Obama's 2011 Summer Reading List

Obama's 2011 Summer Reading List

By Alexis Simendinger - August 20, 2011

If Americans imagine that President Obama is spending his summer vacation on Martha’s Vineyard holed up with tomes like “How to Get What You Want” or “Harvard Business Review on Decision Making” or “Federal Income Taxation Concepts and Insights,” think again.

The president enjoys fiction, and he likes books that come off the shelf the old-fashioned paper way. He’s fond of novels and family dramas more than weighty nonfiction when it comes to his vacations, according to a book list released by the White House on Saturday afternoon. There was, by the way, one nonfiction selection that seems likely to end up on the bedside tables of both Barack and Michelle Obama.

The president, who earned a small fortune writing two best-selling books about his own life, shopped Friday for 20 minutes with his daughters at the Bunch of Grapes bookstore on the island before spending a long afternoon playing golf.

Although the White House did not disclose what Malia and Sasha chose to read during their break from Washington, the president purchased at least two books his aides identified as Daniel Woodrell’s Louisiana-inspired crime collection titled “The Bayou Trilogy: Under the Bright Lights, Muscle for the Wing, and The Ones You Do,” and a Chicago-based novel by Ward Just, “Rodin’s Debutante.”

The president arrived on Martha's Vineyard, aides said, toting Abraham Verghese's "Cutting for Stone," a novel about twin brothers born to an Indian mother and a British father who journey from Ethiopia to America; David Grossman's "To the End of the Land," a family drama set in Israel; and the narrative nonfiction book "The Warmth of Other Suns: The Epic Story of America’s Great Migration,” about the exodus of blacks from the South, written by Pulitzer Prize-winning journalist Isabel Wilkerson.

Wilkerson’s book, which she spent 15 years researching and writing, is likely to be as fascinating to the first lady as it may be to the president. Michelle LaVaughn Robinson Obama’s grandfathers hailed from South Carolina and Alabama before setting out to seek better opportunities in the northern migration described in Wilkerson’s book.

And “The Warmth of Other Suns” includes an account of the life of Ida Mae Gladney, who fled sharecropping and Mississippi’s cotton fields in 1937 to build a new life in Chicago. In the book, Gladney described how she met a young state senator named Barack Obama at a 1996 community meeting, and in 2008 proudly cast her vote to send him to the White House.

Not to be left out should the president be too busy to visit every island bookstore, CNBC reported, the owners of the Vineyard’s Edgartown Books sent the Obamas a courtesy basket of books this week, delivered to the Blue Heron Farm retreat rented by the first family. One of the gifts piled into a basket was “The Warmth of Other Suns,” which suggests that either White House aides are confused about the reading material the president brought with him from Washington, or the Obamas now have two copies of the book.
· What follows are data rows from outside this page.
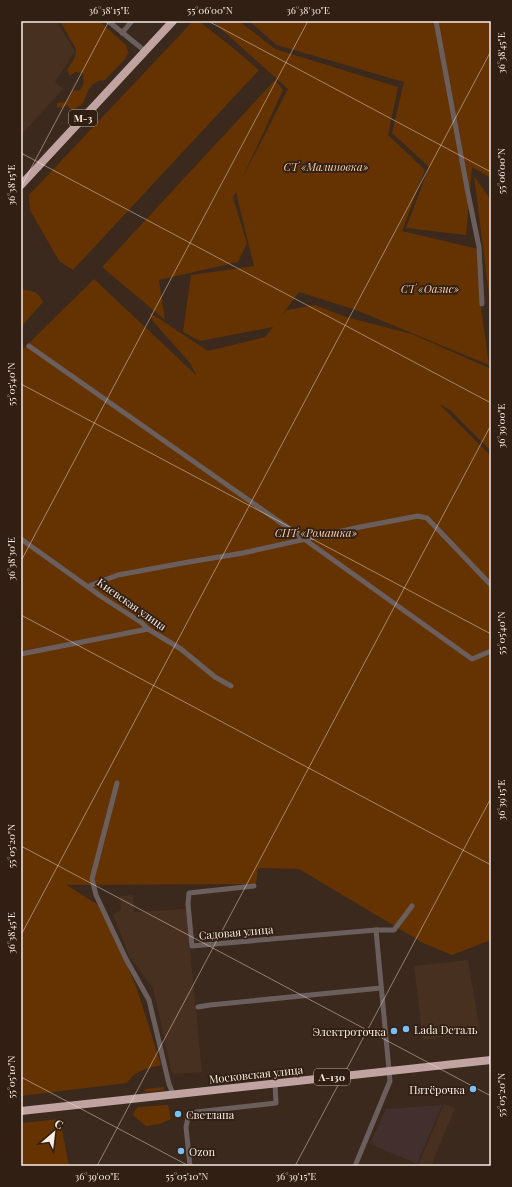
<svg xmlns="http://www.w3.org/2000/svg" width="512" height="1187" font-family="'Playfair Display',serif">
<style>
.commercial{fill:#432f2e}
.built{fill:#47301f}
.green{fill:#653301}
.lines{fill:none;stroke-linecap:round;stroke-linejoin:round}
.minor{stroke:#6b5f5e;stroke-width:5}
.highway{stroke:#c1a4a1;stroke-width:8}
.ticks{fill:none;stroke:#f9ede4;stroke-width:1;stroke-opacity:0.45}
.poi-dot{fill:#79bff8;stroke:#301f12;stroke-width:1.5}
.labels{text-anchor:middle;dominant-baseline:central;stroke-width:3.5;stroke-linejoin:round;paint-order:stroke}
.shield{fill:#301f12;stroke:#bdafa5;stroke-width:1}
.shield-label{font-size:10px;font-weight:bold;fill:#f9ede4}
.park-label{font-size:11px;font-style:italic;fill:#f7cdaf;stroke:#301f12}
.street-label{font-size:11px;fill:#f9ede4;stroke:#301f12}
.poi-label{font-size:11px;fill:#f9ede4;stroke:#301f12;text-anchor:start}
.neatline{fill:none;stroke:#f9ede4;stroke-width:1.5}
.ticks-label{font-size:10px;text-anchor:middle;fill:#f9ede4}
</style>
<rect width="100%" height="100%" fill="#3a291c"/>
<!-- commercial -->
<path class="commercial" d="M442,1105L417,1164L370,1144L386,1109Z"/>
<!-- built -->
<g class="built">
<path d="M22,21H56L75,51L55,82L63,89L21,135Z"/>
<path d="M133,895L134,912L186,909L202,1072L172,1074L153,988L129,956L113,915L121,910L120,896Z"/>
<path d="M468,960L480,1031L423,1040L414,966Z"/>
<path d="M444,1104L455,1108L431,1166H418Z"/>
</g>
<!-- green -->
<g class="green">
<path d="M60,21H99L126,45L128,53L125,59L105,80L98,81L92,85L88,91L83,103L72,111L67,105L62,108L57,107V103L66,102L73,90L79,91C84,85 85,81 82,73L75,72L70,76L67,70L75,57L76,49Z"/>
<path d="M193,21H199L233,48L259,70L73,270L59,261L30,210L29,195Z"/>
<path d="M212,21H239L275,49L398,87L388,135L425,170L402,231L478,249L480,300L489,365L356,310L299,292L282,315L287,310L315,305L346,317L412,334L491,369V451L450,410L439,404L491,456V940L452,955L423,943L299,869L258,868L256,884L67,885L101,907L136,986L161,1065C146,1069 136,1070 127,1083L21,1096V351L94,279L197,376L190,363L152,320L149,312L208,351L265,337L273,327L200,341L183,332L191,275L254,266L236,192L233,198L247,243L238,262L159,280L165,320L102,267L275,80L283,90L242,179L288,89Z"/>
<path d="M249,21H491V178L472,167L466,235L406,228L429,167L392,133L404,82L277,45Z"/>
<path d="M474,176L491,200V312L490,303Z"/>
<path d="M21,290C33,291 37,290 43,302L21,327Z"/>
<path d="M164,1087V1090L147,1092L144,1091L145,1089Z"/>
<path d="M168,1105L171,1119L160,1124L146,1126L133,1115L134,1112L138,1107Z"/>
<path d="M60,1119L69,1166H21V1123Z"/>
</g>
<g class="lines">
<!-- minor -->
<g class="minor">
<path d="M108,21L145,51"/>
<path d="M436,21L467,188L479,247L482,304"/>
<path d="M122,33L132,21"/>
<path d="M29,346L304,539L472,659L491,651"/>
<path d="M21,539L102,597L142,623L148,629L181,649L215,677L231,686"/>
<path d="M89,586L118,575L183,563L243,553L360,527L418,516L427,518L491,585"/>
<path d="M21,654L148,629"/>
<path d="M117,783L92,879L96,895L126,959L149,1000L169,1084L173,1094"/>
<path d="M254,886L189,893L188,904L192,946L376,930"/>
<path d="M198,1007L210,1005L381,988"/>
<path d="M190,1166L186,1127L188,1118L196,1112L276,1103L275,1083"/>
<path d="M355,1166L390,1081L376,930H394L412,906"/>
</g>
<!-- highway -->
<g class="highway">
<path d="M21,185L173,21"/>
<path d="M21,1111L491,1060"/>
</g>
</g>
<!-- ticks -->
<path class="ticks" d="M208,21L491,172M21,153L491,403M21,187L109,21M21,384L491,634M21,561L308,21M21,615L491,865M21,846L491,1096M21,935L491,51M21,1077L189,1166M97,1166L491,425M295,1166L491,798"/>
<!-- markers -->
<g class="poi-dot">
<circle cx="406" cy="1029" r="4"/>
<circle cx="394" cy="1031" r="4"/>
<circle cx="473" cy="1089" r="4"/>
<circle cx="178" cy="1114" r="4"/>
<circle cx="181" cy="1151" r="4"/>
</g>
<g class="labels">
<!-- shield labels -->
<g class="shield">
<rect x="69" y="110" width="28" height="16" rx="3"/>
<rect x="314" y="1069" width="36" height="16" rx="3"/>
</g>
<g class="shield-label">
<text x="83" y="118">М-3</text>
<text x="332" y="1077">А-130</text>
</g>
<!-- park labels -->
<g class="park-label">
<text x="326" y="166">СТ «Малиновка»</text>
<text x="430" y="288">СТ «Оазис»</text>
<text x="316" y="532">СНТ «Ромашка»</text>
</g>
<!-- street labels -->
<g class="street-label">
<text transform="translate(132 604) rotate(35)">Киевская улица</text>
<text transform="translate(236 932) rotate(-5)">Садовая улица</text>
<text transform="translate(256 1074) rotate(-6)">Московская улица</text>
</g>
<!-- poi labels -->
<g class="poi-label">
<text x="414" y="1029">Lada Dеталь</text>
<text x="386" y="1031" text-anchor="end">Электроточка</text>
<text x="465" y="1089" text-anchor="end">Пятёрочка</text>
<text x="186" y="1114">Светлана</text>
<text x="189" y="1151">Ozon</text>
</g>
</g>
<!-- border -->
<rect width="512" height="1187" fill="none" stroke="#301f12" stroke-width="44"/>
<!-- north arrow -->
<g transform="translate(54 1133) rotate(28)" stroke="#301f12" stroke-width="3" paint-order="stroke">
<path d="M0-3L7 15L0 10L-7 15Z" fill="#f9ede4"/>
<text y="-6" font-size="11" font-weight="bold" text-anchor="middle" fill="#f9ede4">С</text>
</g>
<rect x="22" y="22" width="468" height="1143" class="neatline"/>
<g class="ticks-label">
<text x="109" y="14">36°38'15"E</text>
<text x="210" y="14">55°06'00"N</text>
<text x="308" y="14">36°38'30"E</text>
<text transform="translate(501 53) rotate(-90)" y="4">36°38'45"E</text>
<text transform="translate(501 171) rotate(-90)" y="4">55°06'00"N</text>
<text transform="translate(11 185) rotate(-90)" y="4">36°38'15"E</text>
<text transform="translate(11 384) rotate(-90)" y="4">55°05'40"N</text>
<text transform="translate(501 426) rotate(-90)" y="4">36°39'00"E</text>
<text transform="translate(11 559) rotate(-90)" y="4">36°38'30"E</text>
<text transform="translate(501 633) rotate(-90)" y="4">55°05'40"N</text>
<text transform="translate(501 800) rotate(-90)" y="4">36°39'15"E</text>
<text transform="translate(11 846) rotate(-90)" y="4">55°05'20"N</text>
<text transform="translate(11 933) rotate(-90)" y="4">36°38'45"E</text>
<text transform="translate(11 1077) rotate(-90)" y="4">55°05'10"N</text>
<text transform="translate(501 1095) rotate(-90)" y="4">55°05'20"N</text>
<text x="97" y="1180">36°39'00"E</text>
<text x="187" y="1180">55°05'10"N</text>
<text x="296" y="1180">36°39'15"E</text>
</g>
</svg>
Also in the Edgartown Books’ collection: "Rules of Civility" by Amor Towles, a novel set in Jazz Age Manhattan; "In the Garden of Beasts: Love, Terror, and an American Family in Hitler's Berlin," a novelistic history featuring a Chicagoan-turned-ambassador, by journalist Erik Larson; and “Caleb’s Crossing,” by Geraldine Brooks, a novel about the first Native American (from Martha’s Vineyard) to graduate from Harvard. The store also selected four books for Malia and Sasha and included a board game for group fun.

During his 2010 vacation on Martha’s Vineyard, Obama’s fiction selections were analyzed by critics as a bit dark for a beach holiday, but intriguing because of the president’s personal exploration of family, love and rejection. Last summer he picked up Jonathan Franzen's “Freedom,” about a dramatically dysfunctional family; “Tinkers,” an award-winning debut novel by Paul Harding, about a clock repairman who tells his family on his deathbed about his father's struggles and his own turbulent childhood; and “A Few Corrections” by Brad Leithauser, about a son who embarks on a quest after his father’s death to discover the truth about a man he never really knew. For Malia and Sasha, the president bought “To Kill a Mockingbird” by Harper Lee and “The Red Pony” by John Steinbeck.

In 2009, during his first summer holiday as president, Obama’s book selections were more conventionally cerebral and fact-based, including David McCullough's biography of John Adams, and Thomas Friedman's best-seller “Hot, Flat and Crowded,” which looked at climate change and globalization.

Paying a visit to the island’s small bookstores is part of the Obamas’ routine each summer. Their support for island merchants is considered by locals to be a welcome plug in a precarious economy, especially in the publishing world -- and even if many of Martha’s Vineyard customers don’t think twice about price. Bunch of Grapes and Edgartown Books may be thriving this summer, but not all booksellers, small or large, can claim the same. The closing of Borders, for instance, is evidence that being “big” is not necessarily a fortress against hard times. Nearly 11,000 employees nationwide will be out of work when all Borders locations are closed later this year.